Poor preparations to ’17 election

Letters

IT seems that some of our current and aspiring politicians have already started campaigning for the 2017 general elections.
This is well ahead of the issuing of writs as shown by the numerous sudden announcements to resume abandoned projects or finally implement long awaited projects or services to fulfil five-year-old election promises.
However, what was supposed to be a vital precursor to the elections, via the registration of all the citizens, especially the eligible voters, appears to be miles off the track let alone complete the city or urban centres.
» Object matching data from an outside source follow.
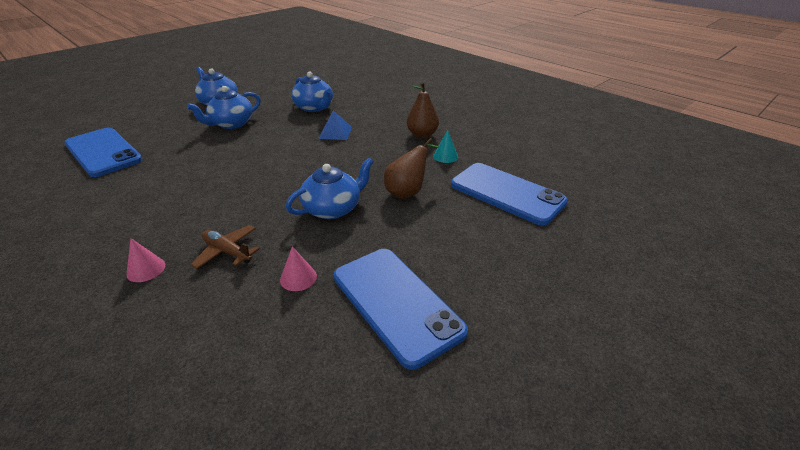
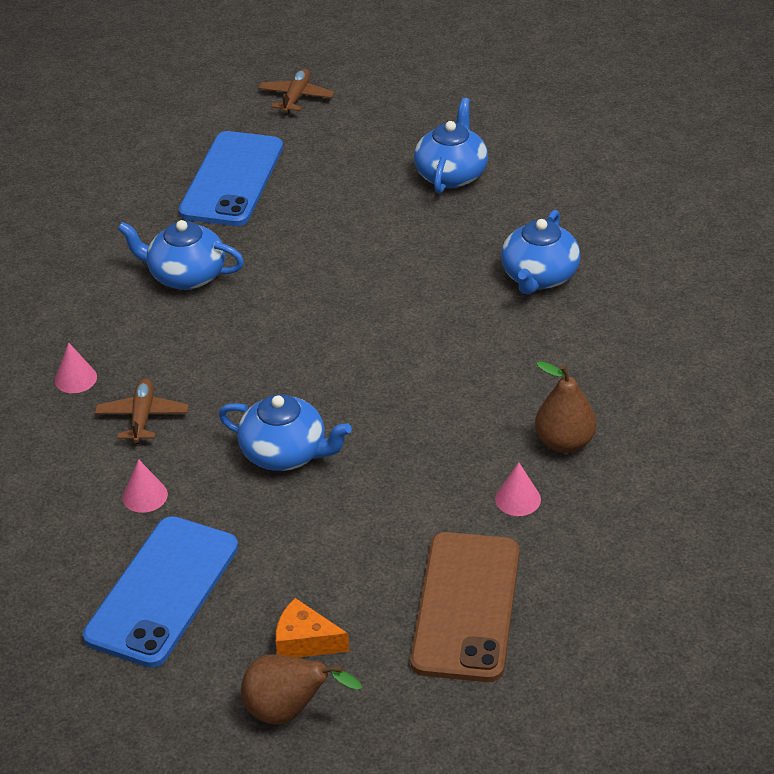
camera: 60 degrees right, 5 degrees up
blue teapot [187,86,261,129] -> blue teapot moved to [118,220,244,290]
blue pyramid [318,110,352,140] -> none
brown pear [384,138,440,199] -> brown pear moved to [241,654,362,725]
turquoise cone [433,130,458,163] -> pink cone [495,462,541,516]
blue phone [451,163,568,226] -> brown phone [410,532,519,682]
none -> brown plane [259,69,334,115]
none -> orange cheese [276,598,349,658]

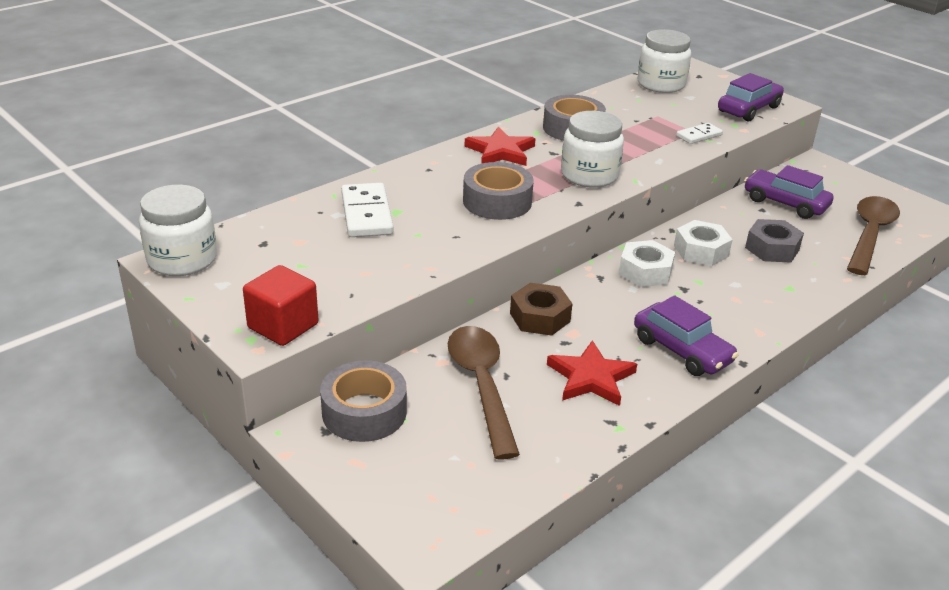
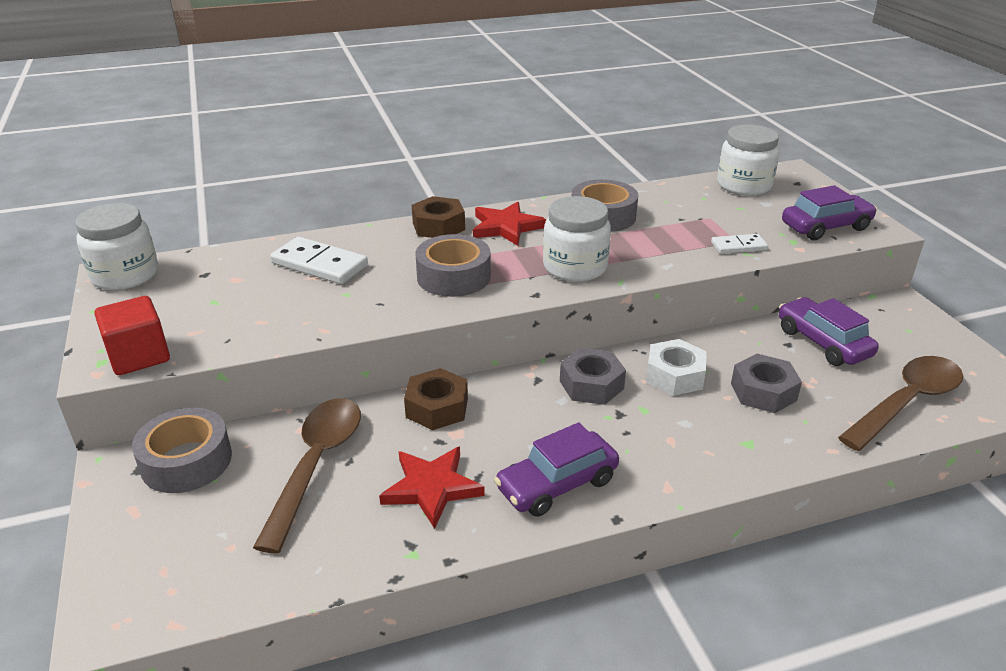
camera: 25 degrees right, 0 degrees up
white domino [341,183,394,237] -> white domino turned 75 degrees counterclockwise [270,237,368,284]
white nut [619,240,675,287] -> grey nut [560,348,626,405]
purple car [634,295,738,376] -> purple car turned 75 degrees clockwise [494,422,619,517]
none -> brown nut [412,196,465,238]

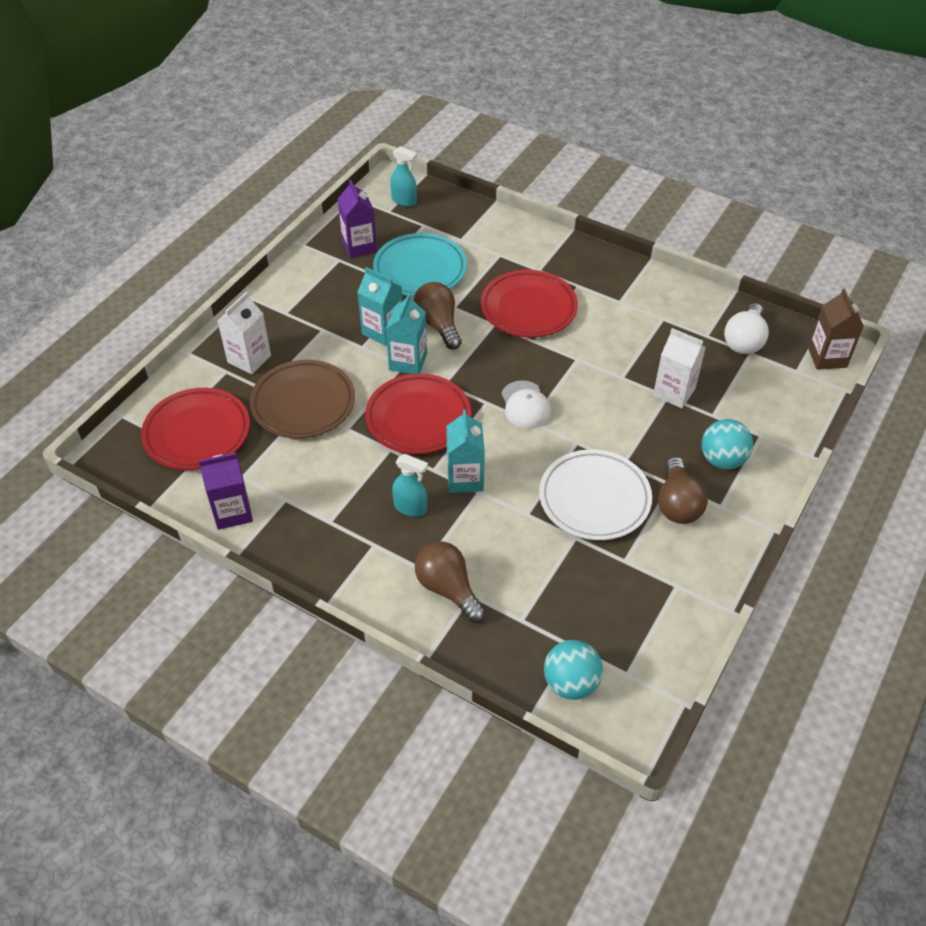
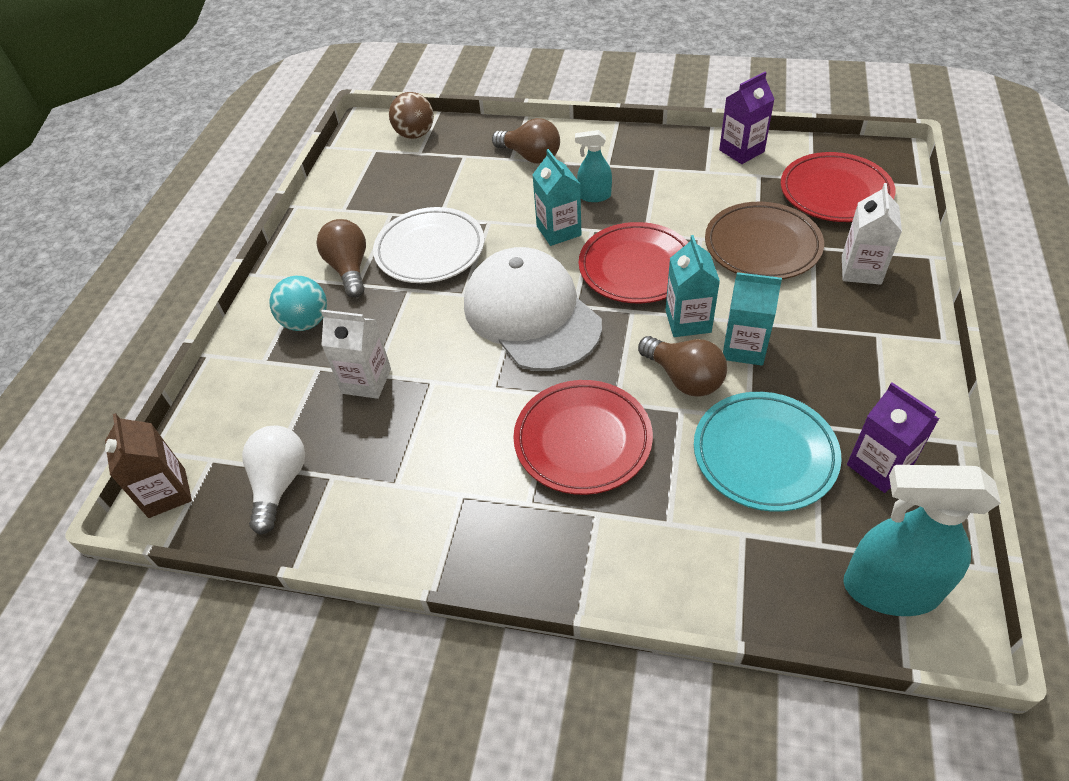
camera: 165 degrees right, 0 degrees up
turquoise spray bottle [390,146,417,207] -> turquoise spray bottle [843,465,1001,616], size x1.89
white cap [502,380,551,429] -> white cap [464,247,602,371], size x2.17
turquoise ball [544,640,603,700] -> brown ball [389,92,434,139]

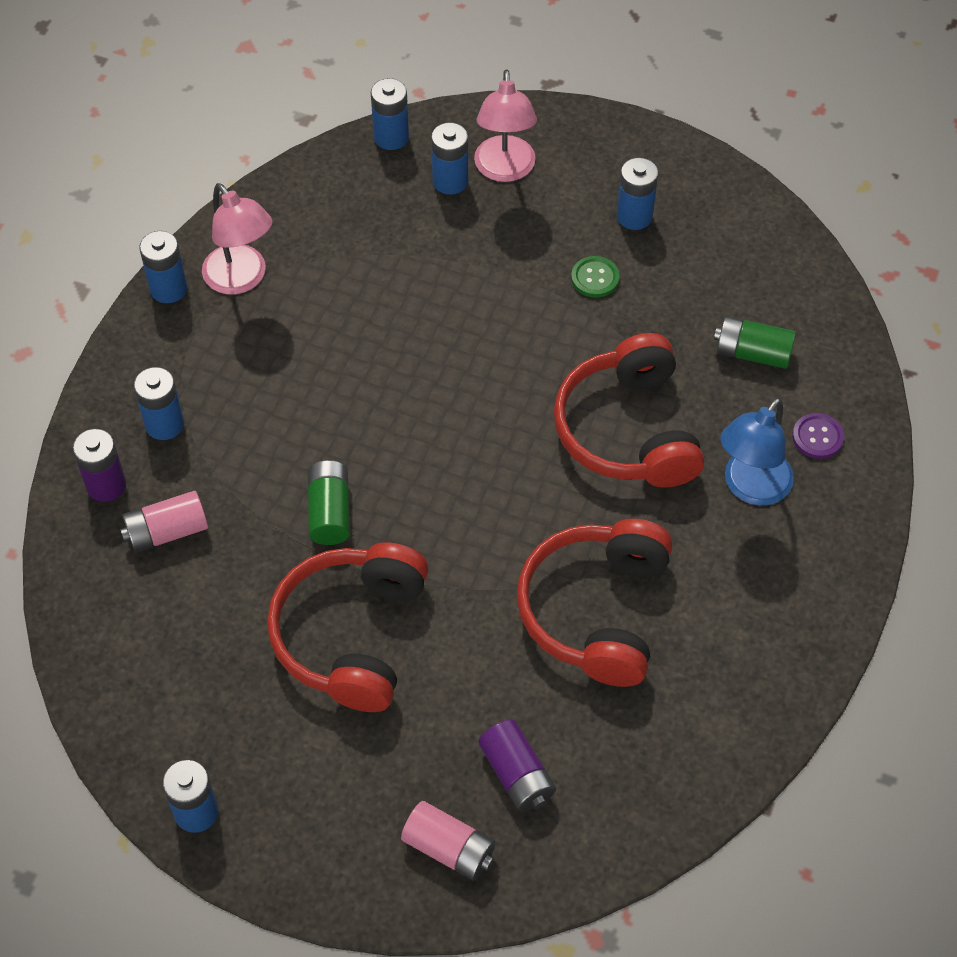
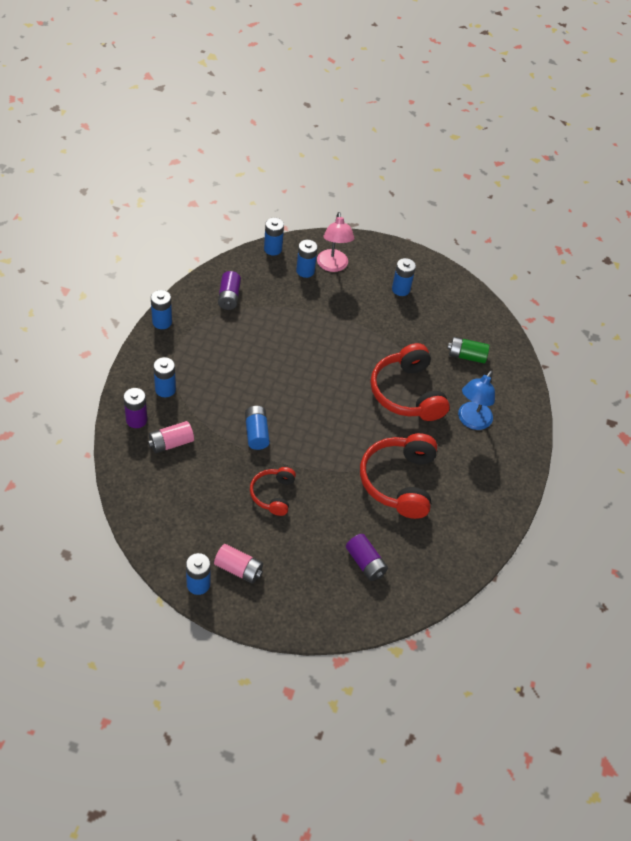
camera: 10 degrees left, 5 degrees down
pink lamp [202,183,272,294] -> none
red headphones [267,542,429,712] -> red headphones [250,467,296,516], size x0.56
green battery [308,460,350,545] -> blue battery [245,406,270,450]
pink battery [401,801,495,881] -> pink battery moved to [214,544,263,583]
green button [571,256,620,298] -> none
purple button [793,413,844,459] -> none
none -> purple battery [218,271,241,310]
The newly-created National Identity Registry Office that was tasked with this enormous and expensive undertaking seems to have floundered not long after
starting and its much hyped up
publicity has fizzled out or abandoned.
And yet MPs don’t seem to be raising enough concerns about its sudden demise or death and the spending of the huge amount of taxpayers’ money that it was allocated when some 70 per cent of the population has yet to be registered with only six months left before the elections.
Can the NID Office and Minister for National Planning update the nation  on its progress or success
in terms of the total number of people by province that have actually been issued their personal ID cards?
How many have yet to be registered and what efforts are being made to complete the exercise and when?
It is absolutely appalling that such a critical mechanism to create honest elections and prevent corrupt practices and double voting by ineligible voters and minors was allowed to vaporize into thin air with millions of kina unaccounted for.
At a time the country is largely surviving on borrowed money that is being forced upon the next two or more generations to pay off.
One would think that the Government would be more vigilant in ensuring that every kina invested results in tangible benefits.